§ **DONNÉES FOURNIES**:
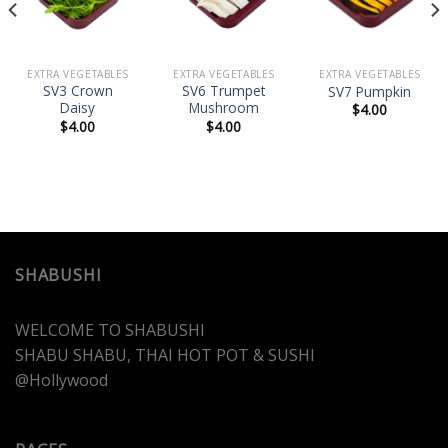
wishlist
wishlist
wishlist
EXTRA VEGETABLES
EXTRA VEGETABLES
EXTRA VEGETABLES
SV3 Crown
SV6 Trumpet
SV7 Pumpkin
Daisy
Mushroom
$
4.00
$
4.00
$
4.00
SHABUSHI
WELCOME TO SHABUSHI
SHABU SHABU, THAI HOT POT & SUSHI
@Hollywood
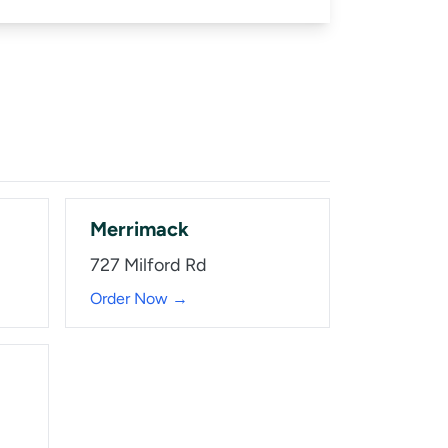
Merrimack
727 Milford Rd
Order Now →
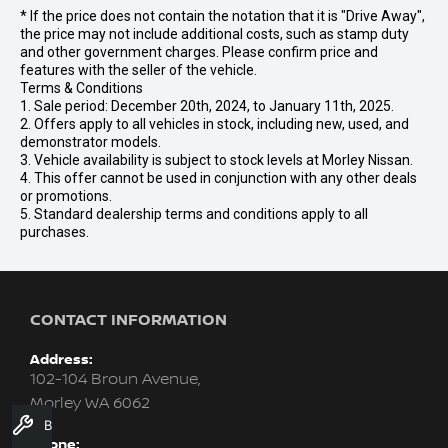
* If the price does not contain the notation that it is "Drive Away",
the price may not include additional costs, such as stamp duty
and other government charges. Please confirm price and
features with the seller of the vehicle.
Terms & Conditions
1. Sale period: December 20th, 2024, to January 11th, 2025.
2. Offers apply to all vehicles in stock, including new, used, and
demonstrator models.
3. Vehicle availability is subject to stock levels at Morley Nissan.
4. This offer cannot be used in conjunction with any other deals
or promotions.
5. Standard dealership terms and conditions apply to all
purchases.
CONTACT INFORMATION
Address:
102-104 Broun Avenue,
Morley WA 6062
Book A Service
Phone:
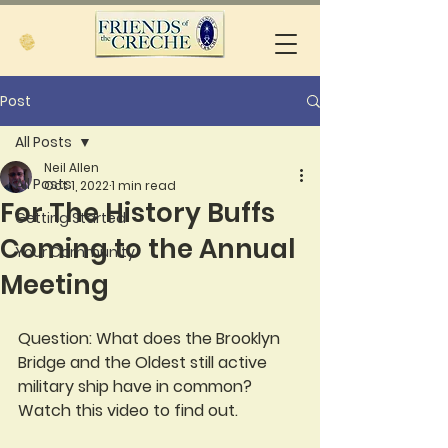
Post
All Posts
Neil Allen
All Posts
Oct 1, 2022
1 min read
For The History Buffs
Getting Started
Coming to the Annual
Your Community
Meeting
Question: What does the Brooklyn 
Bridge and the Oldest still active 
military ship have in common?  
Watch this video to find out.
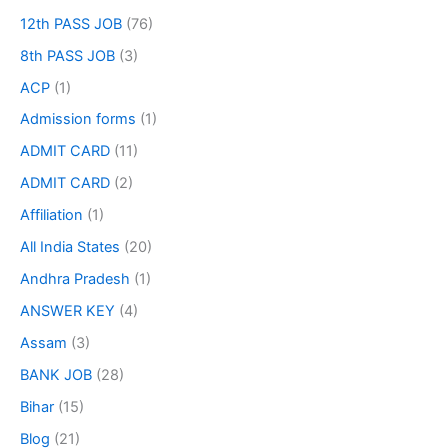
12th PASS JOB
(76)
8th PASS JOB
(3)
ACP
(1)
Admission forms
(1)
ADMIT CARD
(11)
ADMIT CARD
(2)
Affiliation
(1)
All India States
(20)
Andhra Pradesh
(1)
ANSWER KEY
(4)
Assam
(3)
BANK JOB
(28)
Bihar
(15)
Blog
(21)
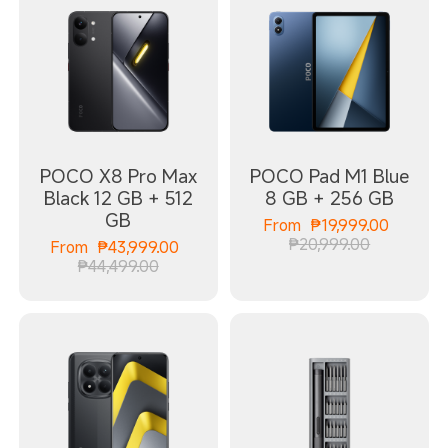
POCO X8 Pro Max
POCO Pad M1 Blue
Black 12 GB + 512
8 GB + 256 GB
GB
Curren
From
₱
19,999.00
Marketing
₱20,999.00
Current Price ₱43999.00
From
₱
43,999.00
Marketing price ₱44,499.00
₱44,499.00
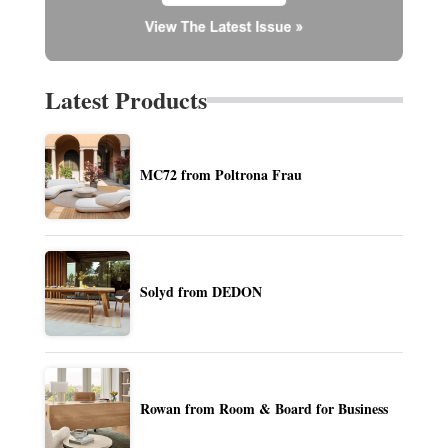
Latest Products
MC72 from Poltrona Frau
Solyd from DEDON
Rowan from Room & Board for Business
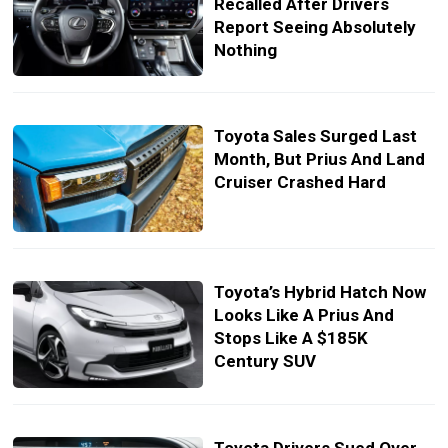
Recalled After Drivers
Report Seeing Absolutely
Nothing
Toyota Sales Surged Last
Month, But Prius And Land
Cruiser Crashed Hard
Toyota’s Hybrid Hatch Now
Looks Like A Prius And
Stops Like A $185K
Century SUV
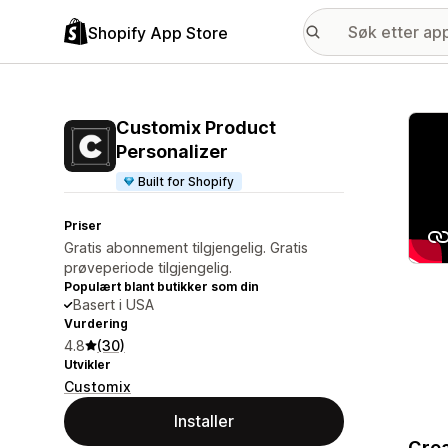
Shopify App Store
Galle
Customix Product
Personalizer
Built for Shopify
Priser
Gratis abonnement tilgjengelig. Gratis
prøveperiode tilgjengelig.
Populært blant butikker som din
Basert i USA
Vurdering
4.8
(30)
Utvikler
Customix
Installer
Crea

§ **TRAVAIL À FAIRE**: Recopiez à l'identique, s'il vous plaît, les lignes de la liste depuis celle qui contient « POCO X8 Pro Max » jusqu'à la fin de la liste, ces deux bornes incluses. N'y faites figurer aucune des images.

§ **RÉSULTAT OBTENU**:
POCO X8 Pro Max
POCO Pad M1 Blue
Black 12 GB + 512
8 GB + 256 GB
GB
Curren
From
₱
19,999.00
Marketing
₱20,999.00
Current Price ₱43999.00
From
₱
43,999.00
Marketing price ₱44,499.00
₱44,499.00
Latest Products
MC72 from Poltrona Frau
Solyd from DEDON
Rowan from Room & Board for Business
Recalled After Drivers
Report Seeing Absolutely
Nothing
Toyota Sales Surged Last
Month, But Prius And Land
Cruiser Crashed Hard
Toyota’s Hybrid Hatch Now
Looks Like A Prius And
Stops Like A $185K
Century SUV
Shopify App Store
Galle
Customix Product
Personalizer
Built for Shopify
Priser
Gratis abonnement tilgjengelig. Gratis
prøveperiode tilgjengelig.
Populært blant butikker som din
Basert i USA
Vurdering
4.8
(30)
Utvikler
Customix
Installer
Crea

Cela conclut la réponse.